(Reuters) - Media companies McClatchy Co and Media General Inc, which are seeing their focus on online content starting to pay off, are speeding up their investments in digital media.
Newspaper publishers in the United States have seen their advertising sales and circulation flounder over the past few years and are turning to the Internet in a bid to stay afloat.
Publishers such as the New York Times Co have pay-walled their online content to diversify revenue sources in a closely watched move.
“The whole industry is looking to digital advertising to recover its fortunes. The future is digital, not print,” Benchmark analyst Edward Atorino told Reuters.
Sacramento, California-based McClatchy, publisher of newspapers such as The Miami Herald and The Sacramento Bee, expects digital ad revenue of more than $190 million.
Digital advertising makes up 20 percent of total advertising revenue for McClatchy, which was born at the time of the California gold rush in the mid-nineteenth century.
“As we look ahead to 2012, we have limited visibility but will work hard to maintain our ad revenue momentum. We’re adding digital sales staff and expanding our sales training,” McClatchy CEO Gary Pruitt said at a UBS Conference in New York.
The company also expects to benefit from its investments in Internet firms such as Classified Ventures — owner of classified advertisement websites Cars.com and Apartments.com, and jobs site CareerBuilder.

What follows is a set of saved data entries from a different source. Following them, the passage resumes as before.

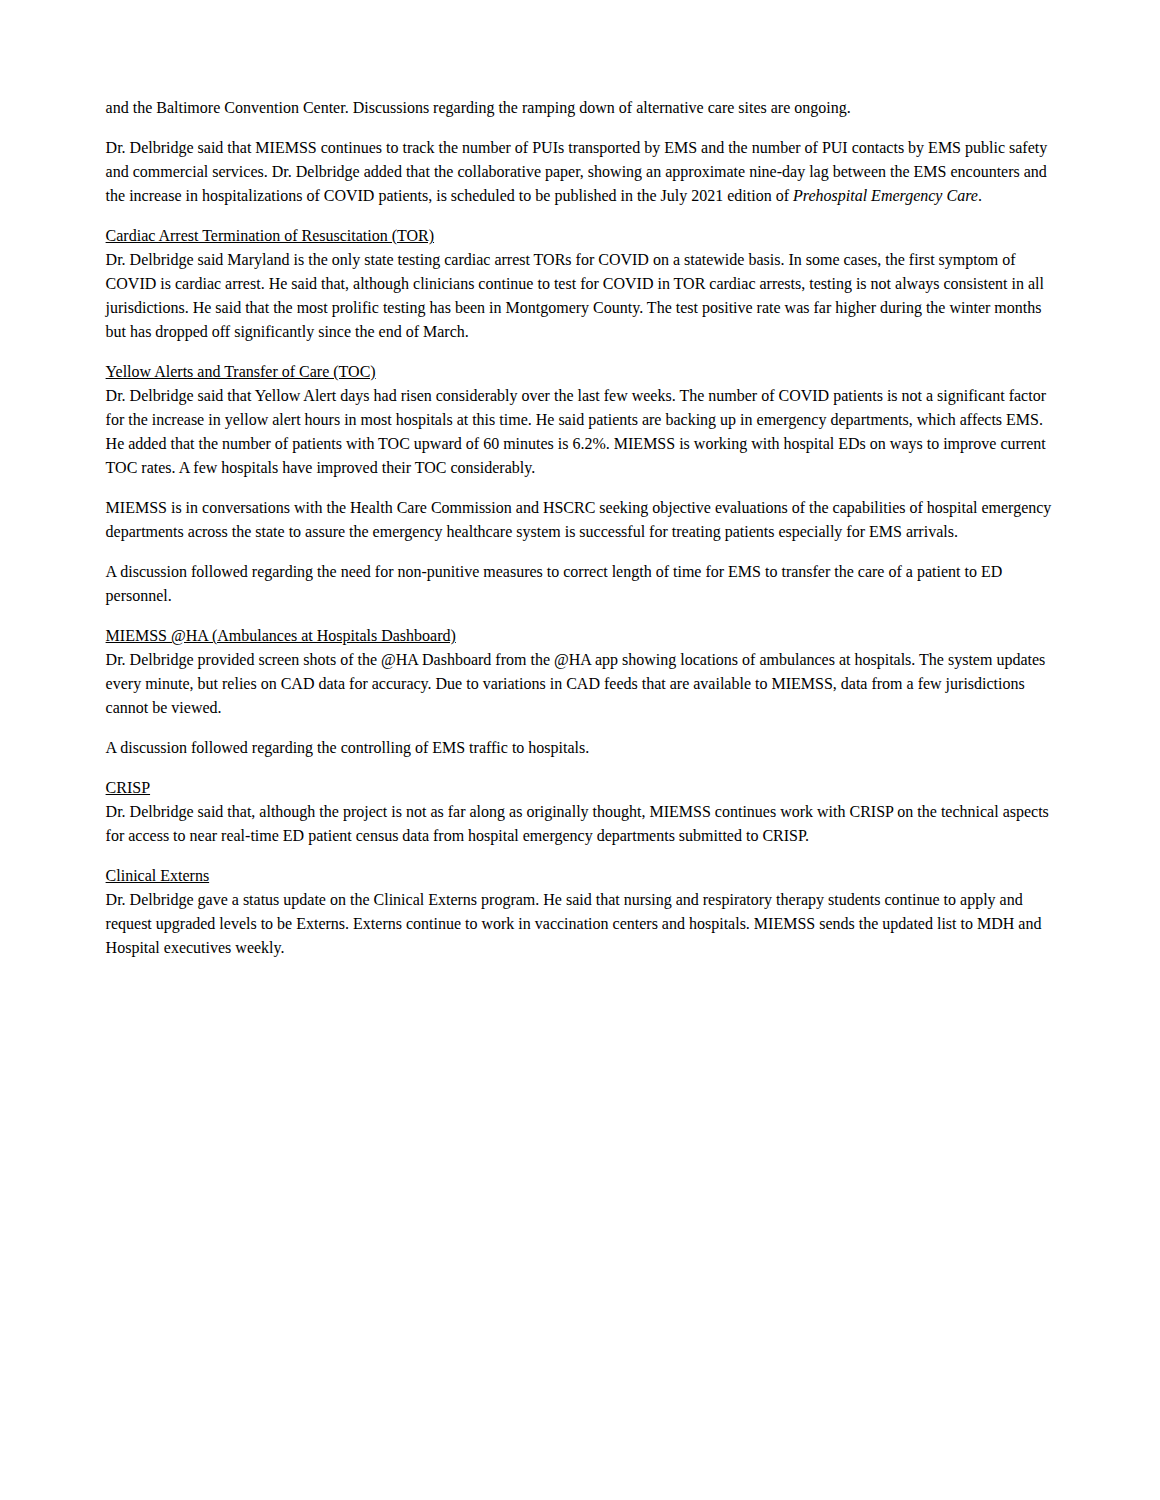and the Baltimore Convention Center. Discussions regarding the ramping down of alternative care sites are ongoing.
Dr. Delbridge said that MIEMSS continues to track the number of PUIs transported by EMS and the number of PUI contacts by EMS public safety and commercial services. Dr. Delbridge added that the collaborative paper, showing an approximate nine-day lag between the EMS encounters and the increase in hospitalizations of COVID patients, is scheduled to be published in the July 2021 edition of Prehospital Emergency Care.
Cardiac Arrest Termination of Resuscitation (TOR)
Dr. Delbridge said Maryland is the only state testing cardiac arrest TORs for COVID on a statewide basis. In some cases, the first symptom of COVID is cardiac arrest. He said that, although clinicians continue to test for COVID in TOR cardiac arrests, testing is not always consistent in all jurisdictions. He said that the most prolific testing has been in Montgomery County. The test positive rate was far higher during the winter months but has dropped off significantly since the end of March.
Yellow Alerts and Transfer of Care (TOC)
Dr. Delbridge said that Yellow Alert days had risen considerably over the last few weeks. The number of COVID patients is not a significant factor for the increase in yellow alert hours in most hospitals at this time. He said patients are backing up in emergency departments, which affects EMS. He added that the number of patients with TOC upward of 60 minutes is 6.2%. MIEMSS is working with hospital EDs on ways to improve current TOC rates. A few hospitals have improved their TOC considerably.
MIEMSS is in conversations with the Health Care Commission and HSCRC seeking objective evaluations of the capabilities of hospital emergency departments across the state to assure the emergency healthcare system is successful for treating patients especially for EMS arrivals.
A discussion followed regarding the need for non-punitive measures to correct length of time for EMS to transfer the care of a patient to ED personnel.
MIEMSS @HA (Ambulances at Hospitals Dashboard)
Dr. Delbridge provided screen shots of the @HA Dashboard from the @HA app showing locations of ambulances at hospitals. The system updates every minute, but relies on CAD data for accuracy. Due to variations in CAD feeds that are available to MIEMSS, data from a few jurisdictions cannot be viewed.
A discussion followed regarding the controlling of EMS traffic to hospitals.
CRISP
Dr. Delbridge said that, although the project is not as far along as originally thought, MIEMSS continues work with CRISP on the technical aspects for access to near real-time ED patient census data from hospital emergency departments submitted to CRISP.
Clinical Externs
Dr. Delbridge gave a status update on the Clinical Externs program. He said that nursing and respiratory therapy students continue to apply and request upgraded levels to be Externs. Externs continue to work in vaccination centers and hospitals. MIEMSS sends the updated list to MDH and Hospital executives weekly.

“We are especially pleased with the performance of our Internet investments — these companies provide important products to our newspaper websites and are strategic partners in our digital success,” Pruitt said.
Media General — which publishes newspapers like The Tampa Tribune and the Winston-Salem Journal and owns TV station WFLA-TV — expects revenue from local media websites to grow by 15 percent to about $33 million this year.
The company, which derives 6 percent of total revenue from digital media, also expects revenue from Internet partnerships to grow by 12 percent to about $11.6 million.
“As our business continues its shift to digital, we will continue to respond to the ongoing changes in the packaging and delivery of news and information by creating new revenue streams from multiple sources, including increased content revenues,” Media General CEO Marshall Morton said at the conference.
Media General, which pegged its 2012 capital expenditures budget at about $23-$25 million, expects events like the Presidential elections, Super Bowl and Summer Olympics to drive revenue growth next year.
The company, which also predates the Civil War, will begin charging for online local content from seven papers by the end of 2011.
It also said it will finalize plans for The Tampa Tribune newspaper — whose revenue has slumped over the past five years as the local economy in Florida continues to languish — in a move that could result in job cuts.
Shares of McClatchy rose nearly 50 percent — their biggest intra-day jump ever — and were trading at $1.74 in afternoon trade on the New York Stock Exchange. Shares of Media General were up 2 percent at $3.67.